Which Tool Fits your Program?

Match the platform to the problem you feel most today.

Primary pain pointStart with…Why it helps
Real-time attack-surface visibilitySecurityScorecardDaily grades across 12 million companies and fourth-party maps surface threats before scheduled reviews.
Auditor-ready evidence and control mappingVantaAI-assisted questionnaires cut completion time by up to five times and export SOC 2 and ISO reports in seconds.
One-stop privacy, GRC, and vendor risk for global groupsOneTrustUnifies dozens of frameworks; a 2024 Forrester study showed a 227 percent ROI and a seven-month payback.
Mid-market balance of ratings plus surveysUpGuardCombines daily scores with AI autofill; starter tier fits most mid-sized budgets.
High volume of repeat questionnairesPrevalentEvidence-sharing network already covers roughly one-third of suppliers, slashing duplicate outreach.

Implementation Tips and Next Steps

A great platform fails if no one uses it. Follow these four moves and you will see value quickly:

  1. Run a focused pilot. Gartner recommends limiting pilots to 10 to 20 suppliers to identify integration gaps while keeping scope manageable.
  2. Automate the vendor feed. Connect procurement or finance so every new supplier appears in real time; stale lists are the fastest path to unseen risk.
  3. Assign clear owners. Designating a dedicated vendor risk manager helps ensure one contact per vendor category—security, legal, finance—preventing duplicate outreach and speeding remediation.
  4. Train early. A 30-minute webinar and a one-page guide can cut support tickets by 30 percent, according to customer benchmarks from UpGuard.

Put these basics in place and the software you choose will deliver the continuous visibility and efficiency promised in the proposal.

Conclusion

Third-party risk management software is no longer optional. By mapping your most urgent pain points to the strengths of each platform—and by planning a disciplined rollout—you can secure your supply chain, satisfy regulators, and free your team from spreadsheet chaos. Shortlist two or three tools from this list, run a focused pilot with your highest-risk vendors, and let the data tell you which platform fits your program best.

FAQ

What is third-party risk management software?
It is a tool that helps you identify, assess and monitor the security, privacy and compliance risks posed by your vendors. It centralizes questionnaires, evidence, scores and alerts so you are not tracking everything in spreadsheets.

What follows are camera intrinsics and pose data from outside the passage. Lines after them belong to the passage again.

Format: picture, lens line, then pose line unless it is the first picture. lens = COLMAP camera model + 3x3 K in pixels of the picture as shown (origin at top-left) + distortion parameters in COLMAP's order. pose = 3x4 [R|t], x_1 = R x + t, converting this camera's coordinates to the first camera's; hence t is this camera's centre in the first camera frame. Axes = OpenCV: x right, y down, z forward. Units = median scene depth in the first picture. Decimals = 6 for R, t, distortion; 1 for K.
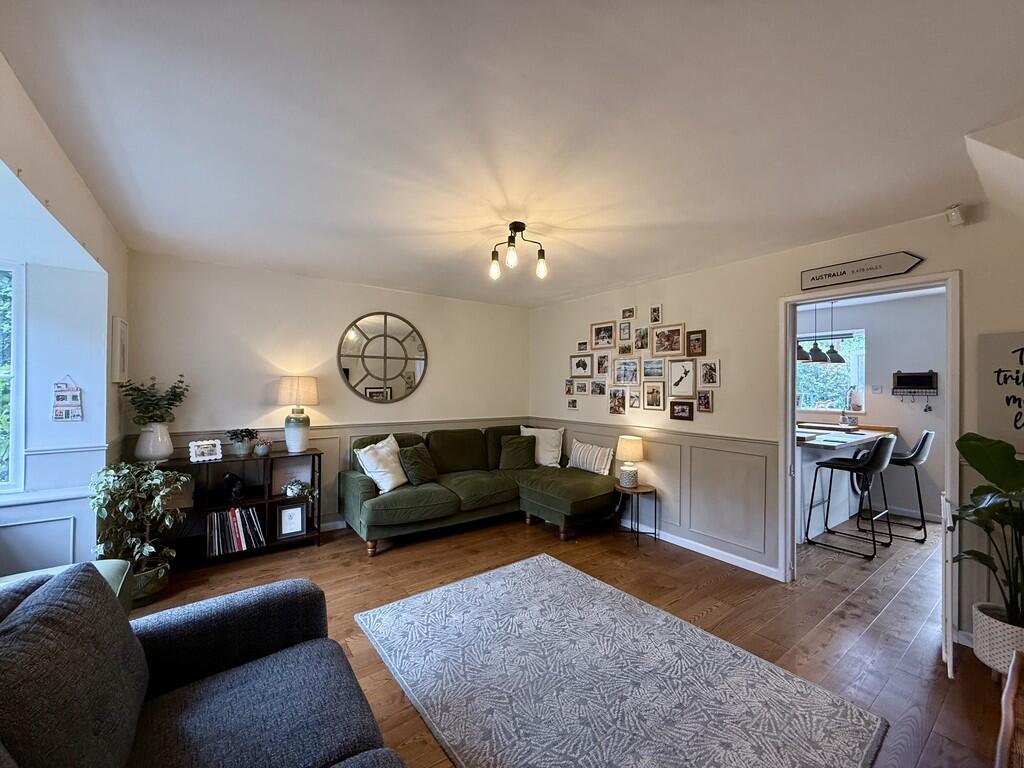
lens RADIAL K [[411.2, 0, 511.6], [0, 411.2, 383.1], [0, 0, 1]] dist [-0.001794, -0.000082]
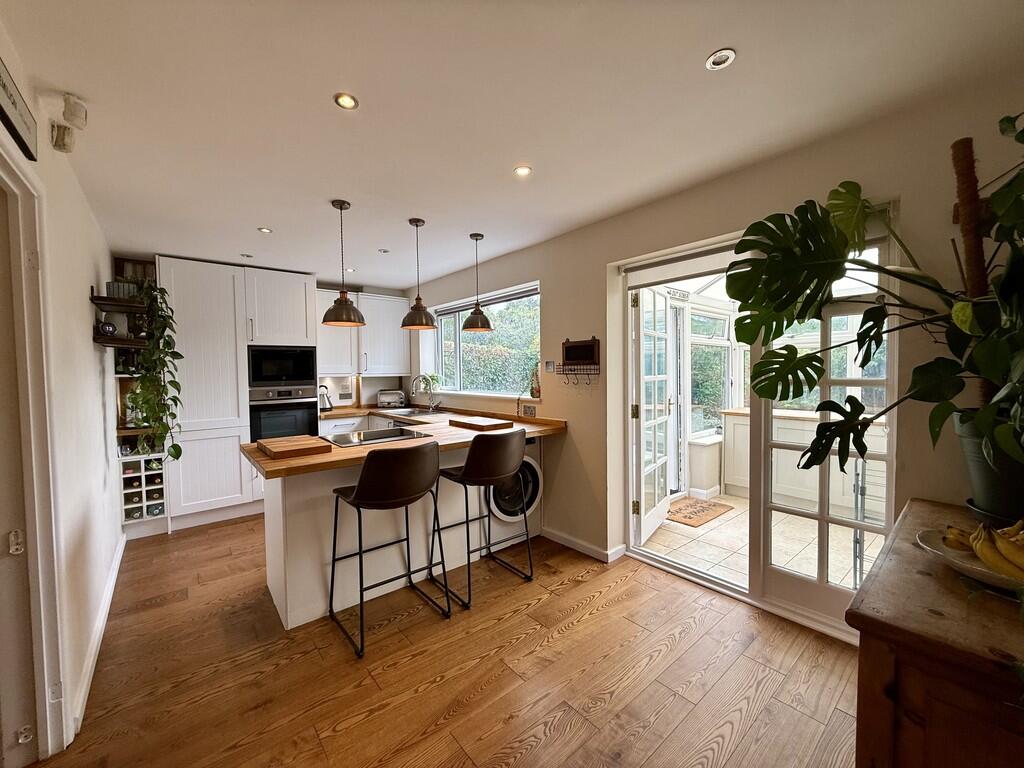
lens RADIAL K [[411.2, 0, 511.6], [0, 411.2, 383.1], [0, 0, 1]] dist [-0.001794, -0.000082]
pose [[0.997588, -0.020528, 0.066309, 0.803198], [0.017890, 0.999034, 0.040134, 0.014859], [-0.067069, -0.038851, 0.996992, 0.314933]]
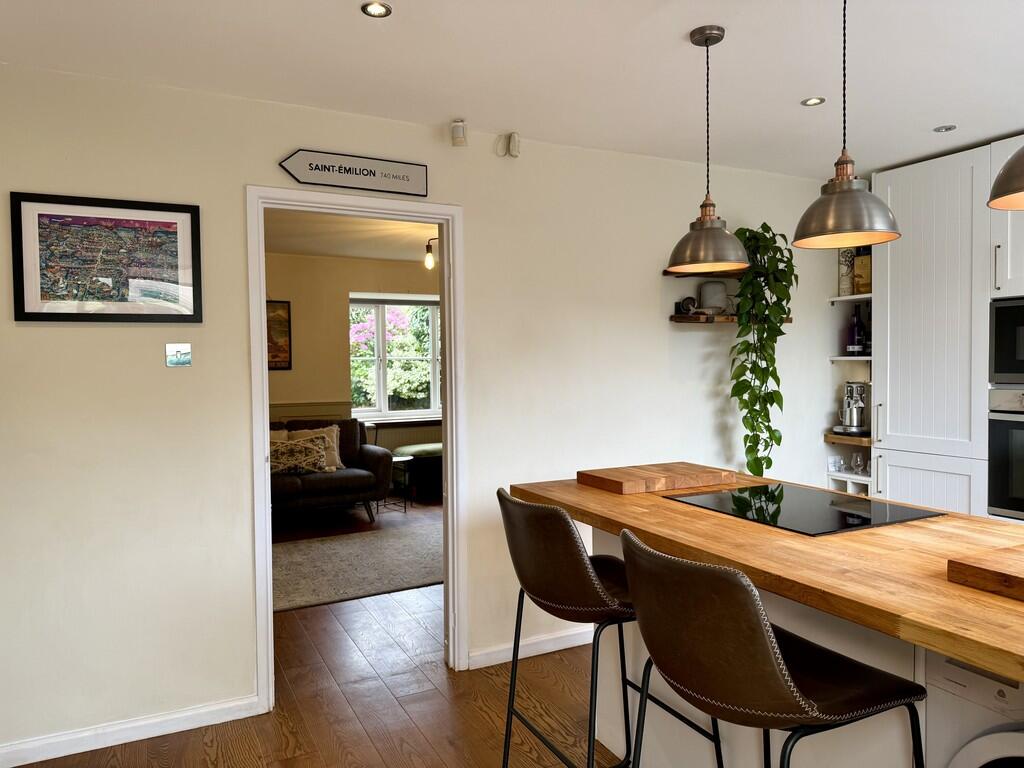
lens RADIAL K [[715.1, 0, 513.5], [0, 715.1, 388.6], [0, 0, 1]] dist [0.003882, -0.000269]
pose [[-0.165874, 0.028433, -0.985737, 1.132693], [0.016936, 0.999519, 0.025981, 0.025388], [0.986002, -0.012385, -0.166276, 0.835730]]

Who should own third-party risk management in a company?
Ownership is usually shared. Security or risk leads the program, procurement owns vendor onboarding, and legal or compliance handles contracts and regulatory requirements.

How many vendors should I include in my first TPRM rollout?
Start small so you can learn fast. Many teams begin with 10 to 20 high risk or high value vendors, refine their workflows, then roll the program out to the rest of the supplier base.

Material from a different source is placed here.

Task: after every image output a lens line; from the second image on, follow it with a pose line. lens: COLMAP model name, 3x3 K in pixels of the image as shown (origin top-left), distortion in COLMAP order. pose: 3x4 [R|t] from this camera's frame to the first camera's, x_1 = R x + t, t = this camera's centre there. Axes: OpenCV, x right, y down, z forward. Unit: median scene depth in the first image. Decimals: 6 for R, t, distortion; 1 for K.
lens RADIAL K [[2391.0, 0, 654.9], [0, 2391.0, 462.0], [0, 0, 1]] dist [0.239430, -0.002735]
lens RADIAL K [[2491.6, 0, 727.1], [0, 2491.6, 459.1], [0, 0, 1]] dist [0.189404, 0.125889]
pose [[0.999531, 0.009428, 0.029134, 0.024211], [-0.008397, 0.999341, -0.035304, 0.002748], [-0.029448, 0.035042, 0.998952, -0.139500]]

What is the difference between questionnaires and continuous monitoring?
Questionnaires capture how a vendor is supposed to operate. Continuous monitoring shows how they are actually behaving in real time by tracking issues like exposed services, expired certificates or breach headlines.

When do I know it is time to upgrade from manual processes to TPRM software?
Signs include losing track of who has answered which questionnaire, repeating the same evidence requests every audit and discovering vendor issues after they hit the news. If you have more than a few dozen vendors handling sensitive data, dedicated TPRM software usually pays for itself in saved time and reduced risk.